Entries shown Block Start

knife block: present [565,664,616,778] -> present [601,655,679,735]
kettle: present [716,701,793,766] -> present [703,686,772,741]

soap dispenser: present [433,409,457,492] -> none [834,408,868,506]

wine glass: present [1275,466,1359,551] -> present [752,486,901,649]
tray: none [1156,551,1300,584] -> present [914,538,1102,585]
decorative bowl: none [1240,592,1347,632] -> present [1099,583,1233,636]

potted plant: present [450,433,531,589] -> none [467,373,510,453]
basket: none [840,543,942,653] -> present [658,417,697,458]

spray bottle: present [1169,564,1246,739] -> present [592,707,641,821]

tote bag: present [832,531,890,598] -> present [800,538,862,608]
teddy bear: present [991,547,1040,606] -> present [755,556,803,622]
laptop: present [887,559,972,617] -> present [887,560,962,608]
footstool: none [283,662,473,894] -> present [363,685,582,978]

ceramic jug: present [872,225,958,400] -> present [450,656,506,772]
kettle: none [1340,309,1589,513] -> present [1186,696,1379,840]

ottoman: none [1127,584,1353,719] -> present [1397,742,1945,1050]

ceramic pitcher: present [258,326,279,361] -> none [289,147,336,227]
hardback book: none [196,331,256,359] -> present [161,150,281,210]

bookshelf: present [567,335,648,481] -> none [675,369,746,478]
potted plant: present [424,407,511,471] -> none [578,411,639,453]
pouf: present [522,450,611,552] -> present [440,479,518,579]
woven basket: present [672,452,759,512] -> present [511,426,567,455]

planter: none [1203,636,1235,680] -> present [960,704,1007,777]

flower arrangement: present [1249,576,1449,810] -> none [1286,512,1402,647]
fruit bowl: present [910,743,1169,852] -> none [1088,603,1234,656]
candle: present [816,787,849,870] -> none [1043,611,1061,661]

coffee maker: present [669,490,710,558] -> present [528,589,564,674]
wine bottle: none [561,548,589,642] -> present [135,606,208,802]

Entries shown Block End

Exercise aim: Copy, from the material above, each line in which the string "wine" occurs.

Worked solution:
wine glass: present [1275,466,1359,551] -> present [752,486,901,649]
wine bottle: none [561,548,589,642] -> present [135,606,208,802]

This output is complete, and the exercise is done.